### PROVIDED RECORDS
______

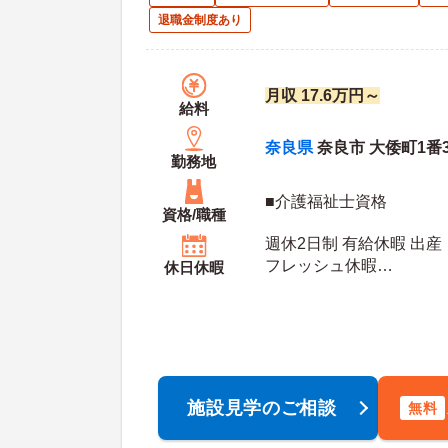
退職金制度あり
月収 17.6万円～
給料
奈良県
奈良市 大倭町1番
勤務地
■介護福祉士資格
資格/職種
週休2日制 有給休暇 出産
フレッシュ休暇
休日休暇
年間休日日数：105日 初年度有給日数：10日 最
大有給日数：20日
施設見学のご相談
無料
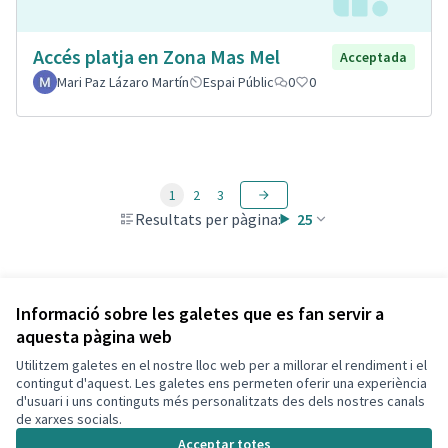
Accés platja en Zona Mas Mel
Acceptada
Mari Paz Lázaro Martín
Espai Públic
0
0
1
2
3
Resultats per pàgina:
25
Veure totes les propostes retirades
Informació sobre les galetes que es fan servir a
aquesta pàgina web
Utilitzem galetes en el nostre lloc web per a millorar el rendiment i el
Termes i condicions d'ús
contingut d'aquest. Les galetes ens permeten oferir una experiència
Configuració de les galetes
d'usuari i uns continguts més personalitzats des dels nostres canals
Decidim Calafell a X
Decidim Calafell a Facebook
Decidim Calafell a YouTube
Decidim Calafell a GitHub
de xarxes socials.
(Enllaç extern)
(Enllaç extern)
(Enllaç extern)
(Enllaç extern)
Acceptar totes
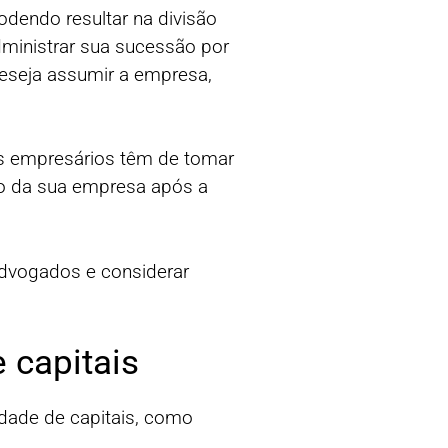
odendo resultar na divisão
dministrar sua sucessão por
deseja assumir a empresa,
os empresários têm de tomar
ão da sua empresa após a
advogados e considerar
 capitais
edade de capitais, como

______

### EXERCISE GOAL
Find the word "totes" in the entries. Copy each line that holds it.

### RESPONSE TO THIS EXERCISE
Veure totes les propostes retirades
Acceptar totes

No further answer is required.